Source records
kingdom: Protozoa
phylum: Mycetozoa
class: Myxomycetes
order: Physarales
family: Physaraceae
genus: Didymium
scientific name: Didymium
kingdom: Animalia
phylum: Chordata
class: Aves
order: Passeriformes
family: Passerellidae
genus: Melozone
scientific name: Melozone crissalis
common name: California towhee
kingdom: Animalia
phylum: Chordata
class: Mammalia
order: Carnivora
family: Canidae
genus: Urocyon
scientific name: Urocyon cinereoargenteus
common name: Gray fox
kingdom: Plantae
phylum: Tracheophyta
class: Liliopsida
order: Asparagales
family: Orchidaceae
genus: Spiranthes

[DIRECTION] Please reproduce every line of the source records above without changing anything.

[RESULT]
kingdom: Protozoa
phylum: Mycetozoa
class: Myxomycetes
order: Physarales
family: Physaraceae
genus: Didymium
scientific name: Didymium
kingdom: Animalia
phylum: Chordata
class: Aves
order: Passeriformes
family: Passerellidae
genus: Melozone
scientific name: Melozone crissalis
common name: California towhee
kingdom: Animalia
phylum: Chordata
class: Mammalia
order: Carnivora
family: Canidae
genus: Urocyon
scientific name: Urocyon cinereoargenteus
common name: Gray fox
kingdom: Plantae
phylum: Tracheophyta
class: Liliopsida
order: Asparagales
family: Orchidaceae
genus: Spiranthes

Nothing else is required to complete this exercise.